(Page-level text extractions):
※
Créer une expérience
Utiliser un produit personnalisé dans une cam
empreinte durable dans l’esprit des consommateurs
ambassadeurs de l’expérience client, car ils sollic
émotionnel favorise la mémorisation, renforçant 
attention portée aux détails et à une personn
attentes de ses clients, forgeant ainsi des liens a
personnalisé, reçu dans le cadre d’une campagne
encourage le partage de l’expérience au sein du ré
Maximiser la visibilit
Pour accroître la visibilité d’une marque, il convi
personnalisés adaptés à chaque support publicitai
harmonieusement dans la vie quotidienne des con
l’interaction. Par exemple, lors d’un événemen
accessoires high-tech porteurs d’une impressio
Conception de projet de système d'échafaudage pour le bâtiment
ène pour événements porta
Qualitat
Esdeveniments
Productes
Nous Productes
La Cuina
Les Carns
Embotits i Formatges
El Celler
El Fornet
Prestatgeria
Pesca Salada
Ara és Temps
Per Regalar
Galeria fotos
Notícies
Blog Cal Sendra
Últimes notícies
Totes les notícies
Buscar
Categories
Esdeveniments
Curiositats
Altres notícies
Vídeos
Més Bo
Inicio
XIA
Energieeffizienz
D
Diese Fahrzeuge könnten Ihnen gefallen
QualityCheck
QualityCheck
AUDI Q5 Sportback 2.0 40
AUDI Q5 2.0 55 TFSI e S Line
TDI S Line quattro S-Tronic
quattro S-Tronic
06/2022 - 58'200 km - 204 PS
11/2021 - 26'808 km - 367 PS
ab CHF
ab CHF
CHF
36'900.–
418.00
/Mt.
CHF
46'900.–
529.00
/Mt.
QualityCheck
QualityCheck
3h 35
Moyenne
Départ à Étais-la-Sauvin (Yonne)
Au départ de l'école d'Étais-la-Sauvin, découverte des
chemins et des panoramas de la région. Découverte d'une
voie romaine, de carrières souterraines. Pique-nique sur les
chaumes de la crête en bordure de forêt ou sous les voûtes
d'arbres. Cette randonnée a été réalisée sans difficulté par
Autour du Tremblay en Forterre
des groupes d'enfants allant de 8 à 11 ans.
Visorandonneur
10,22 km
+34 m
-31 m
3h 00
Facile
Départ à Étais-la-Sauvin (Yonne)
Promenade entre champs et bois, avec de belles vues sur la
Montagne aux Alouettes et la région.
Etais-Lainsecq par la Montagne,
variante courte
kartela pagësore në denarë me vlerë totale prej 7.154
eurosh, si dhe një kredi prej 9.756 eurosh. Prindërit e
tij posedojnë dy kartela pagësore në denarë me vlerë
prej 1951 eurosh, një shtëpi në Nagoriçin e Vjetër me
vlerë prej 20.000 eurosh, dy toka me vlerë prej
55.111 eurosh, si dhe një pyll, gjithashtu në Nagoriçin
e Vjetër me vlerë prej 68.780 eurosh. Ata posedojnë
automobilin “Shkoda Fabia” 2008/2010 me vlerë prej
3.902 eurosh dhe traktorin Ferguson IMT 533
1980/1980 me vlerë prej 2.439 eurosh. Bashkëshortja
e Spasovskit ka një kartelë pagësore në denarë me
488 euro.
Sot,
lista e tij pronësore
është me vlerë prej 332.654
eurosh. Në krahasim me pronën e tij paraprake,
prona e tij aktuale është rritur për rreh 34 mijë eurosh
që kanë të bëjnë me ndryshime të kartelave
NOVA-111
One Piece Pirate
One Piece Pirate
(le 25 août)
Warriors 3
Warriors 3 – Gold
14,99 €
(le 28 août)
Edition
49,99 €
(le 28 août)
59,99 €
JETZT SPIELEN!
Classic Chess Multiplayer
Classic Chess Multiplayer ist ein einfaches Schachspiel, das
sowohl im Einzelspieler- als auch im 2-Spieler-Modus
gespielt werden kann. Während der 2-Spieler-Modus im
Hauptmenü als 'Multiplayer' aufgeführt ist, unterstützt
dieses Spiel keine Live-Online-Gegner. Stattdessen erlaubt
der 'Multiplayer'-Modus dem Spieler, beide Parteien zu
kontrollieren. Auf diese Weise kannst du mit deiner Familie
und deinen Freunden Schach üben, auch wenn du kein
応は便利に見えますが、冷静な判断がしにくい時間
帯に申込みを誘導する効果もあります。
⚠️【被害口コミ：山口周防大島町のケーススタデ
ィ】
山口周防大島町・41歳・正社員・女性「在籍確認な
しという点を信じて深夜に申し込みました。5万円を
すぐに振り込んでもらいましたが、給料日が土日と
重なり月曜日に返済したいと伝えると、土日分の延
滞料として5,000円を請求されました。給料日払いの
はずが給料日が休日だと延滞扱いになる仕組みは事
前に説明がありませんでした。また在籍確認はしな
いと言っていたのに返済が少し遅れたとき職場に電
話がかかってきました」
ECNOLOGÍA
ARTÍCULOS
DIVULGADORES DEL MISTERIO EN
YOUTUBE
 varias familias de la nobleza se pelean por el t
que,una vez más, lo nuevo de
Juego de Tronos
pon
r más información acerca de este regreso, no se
※
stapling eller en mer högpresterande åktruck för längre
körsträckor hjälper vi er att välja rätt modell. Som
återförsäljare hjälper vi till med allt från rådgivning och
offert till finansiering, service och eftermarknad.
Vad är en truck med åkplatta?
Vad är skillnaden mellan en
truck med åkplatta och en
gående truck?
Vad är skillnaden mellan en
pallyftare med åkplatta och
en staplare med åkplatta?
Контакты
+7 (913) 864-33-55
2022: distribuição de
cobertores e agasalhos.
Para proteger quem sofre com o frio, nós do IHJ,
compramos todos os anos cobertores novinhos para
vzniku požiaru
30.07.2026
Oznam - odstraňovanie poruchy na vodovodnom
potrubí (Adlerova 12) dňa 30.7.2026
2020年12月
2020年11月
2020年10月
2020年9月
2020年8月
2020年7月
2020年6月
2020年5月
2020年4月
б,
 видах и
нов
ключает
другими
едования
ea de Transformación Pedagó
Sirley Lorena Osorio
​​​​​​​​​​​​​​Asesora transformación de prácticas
※
(TASK): Nothing but a number is expected: how many lines in the data above hold the word "prej".

(REPLY): 8